Réévaluation des offres

Auparavant, l’organe de régulation des marchés publics avait, dans une décision jugée bizarre par certains spécialistes, donné raison à la Sde, alors même qu’elle avait constaté des manquements ‘’substantiels’’ dans son offre. L’Armp avait ainsi renvoyé le dossier à l’autorité contractante pour réévaluation des offres. C’était en fait juste pour permettre au ministère de corriger certains vices notés dans le déroulement de la procédure. Déjà, d’aucuns soulignaient que le gouvernement devait tout bonnement reprendre toute la procédure pour parfaire l’appel d’offres. Mais l’Etat avait choisi de réviser simplement la décision, en confirmant le géant français Suez. Comme pour les décisions précédentes, la Sde rue encore dans les brancards, introduit un recours gracieux, se voit encore débouter et saisit encore l’Armp qui, cette fois, rejette son recours pour insuffisances de preuves.

Mais, apparemment, malgré cet énième revers, la filiale d’Eranove ne compte pas jeter les armes. Elle souhaite user de tous les moyens de droit que lui offre la législation sénégalaise, pour défendre ses intérêts. C’est la volonté, en tout cas réitérée hier, par le président de son conseil d’administration, Mansour Kama. Aux termes des articles 92 alinéa 2, le candidat qui s’estimerait débouté à tort conserve ses droits à réclamer réparation du préjudice subi devant les juridictions compétentes.
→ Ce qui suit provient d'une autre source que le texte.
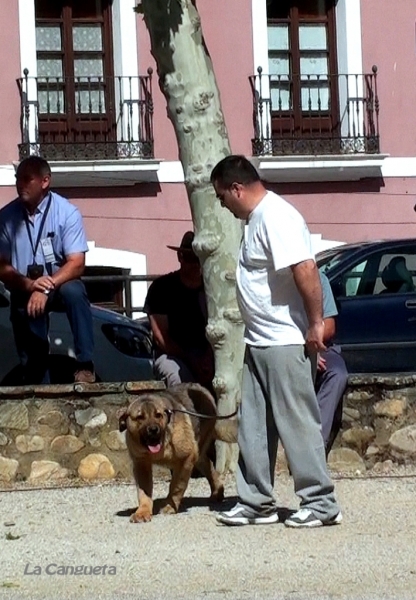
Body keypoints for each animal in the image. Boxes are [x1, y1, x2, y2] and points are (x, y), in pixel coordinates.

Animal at [117, 384, 237, 520]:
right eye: (140, 417)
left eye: (158, 415)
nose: (153, 430)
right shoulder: (141, 464)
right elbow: (144, 492)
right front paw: (143, 511)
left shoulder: (186, 458)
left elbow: (176, 486)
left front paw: (170, 506)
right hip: (198, 454)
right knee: (209, 466)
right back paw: (217, 491)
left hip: (196, 449)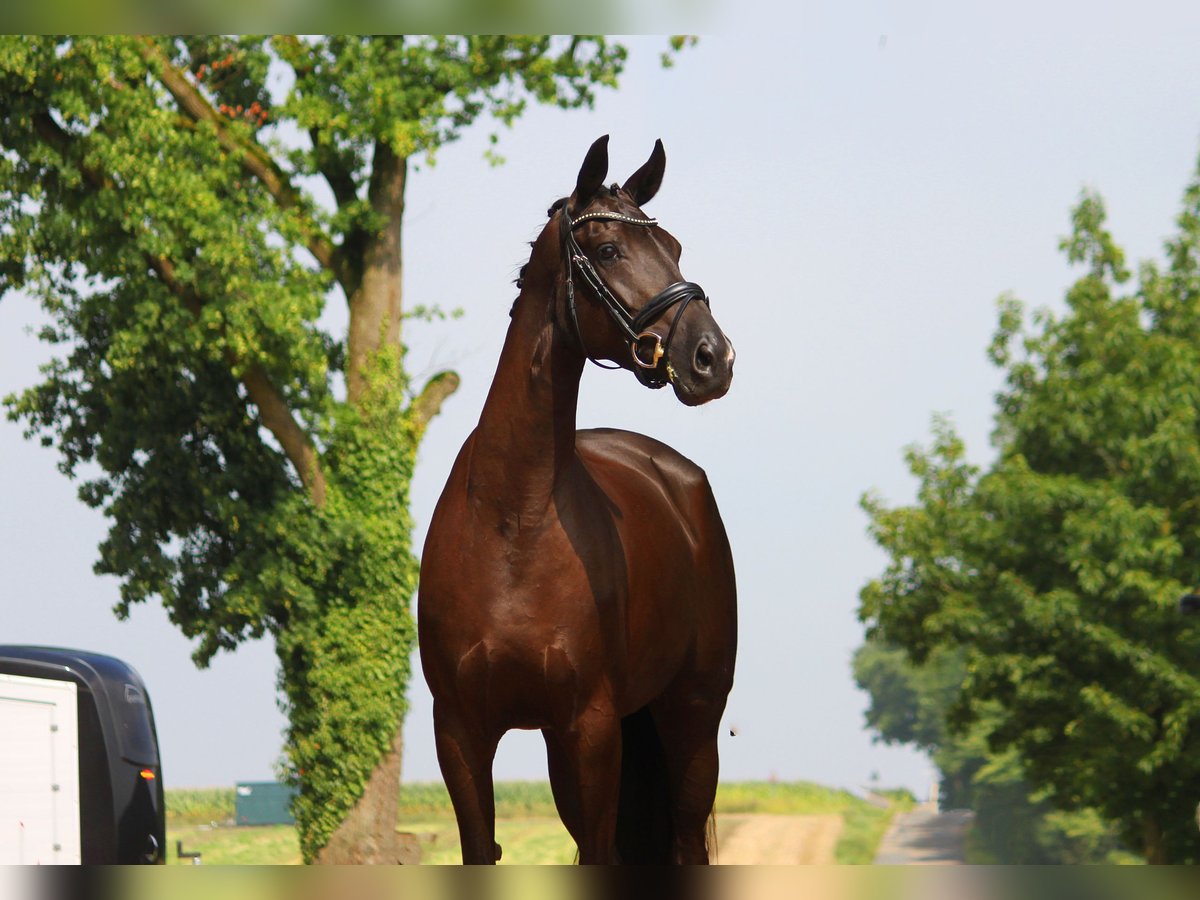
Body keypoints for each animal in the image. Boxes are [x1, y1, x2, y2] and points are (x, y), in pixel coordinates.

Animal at [422, 135, 739, 868]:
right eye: (609, 250)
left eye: (674, 247)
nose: (712, 357)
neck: (514, 520)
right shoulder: (460, 731)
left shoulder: (591, 728)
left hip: (692, 717)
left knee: (686, 840)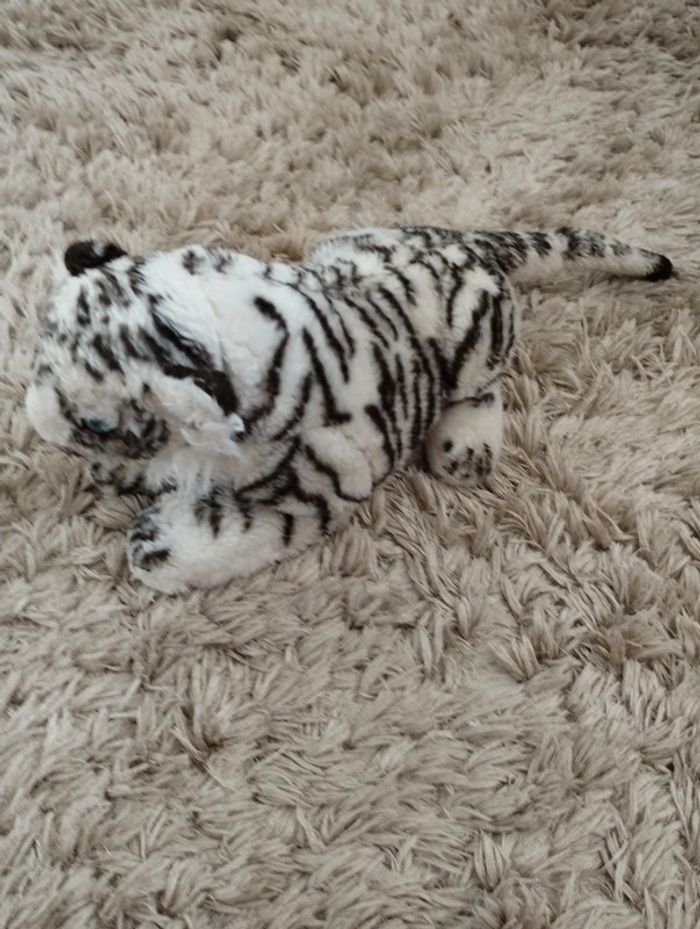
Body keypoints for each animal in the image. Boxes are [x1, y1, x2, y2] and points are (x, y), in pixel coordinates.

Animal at [25, 226, 673, 592]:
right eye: (40, 346)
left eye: (92, 421)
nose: (36, 418)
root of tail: (473, 243)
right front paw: (122, 475)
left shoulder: (313, 492)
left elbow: (231, 533)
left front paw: (156, 544)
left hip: (477, 348)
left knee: (484, 387)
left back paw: (465, 447)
Toutefois, la disposition précise que ce recours n’a pas d’effet suspensif.

Révélations du ‘’Canard enchainé’’

La décision de l’Etat d’attribuer le marché de l’eau à Suez va certainement continuer d’alimenter les polémiques dans les jours et mois à venir.

En effet, en plus des lenteurs jusque-là dénoncées, le dossier s’est davantage complexifié en pleine procédure ; avec les révélations du ‘’Canard enchainé’’. L’hebdomadaire français avait révélé, en avril, que la ville de Saint-Louis, dont le maire n’est autre que Mansour Faye qui, en tant que ministre en charge de l’Hydraulique d’alors, a conduit toute la procédure d’appel d’offres, a eu à bénéficier d’un don de 5 camions bennes. Suffisant pour que certains crient à la corruption et au conflit d’intérêt.

Mais malgré les suspicions et accusations, l’Etat a continué et confirme plus que jamais Suez dans ses droits. Ainsi, pour le moment, le flou continue toujours de planer au-dessus du marché de la distribution de l’eau.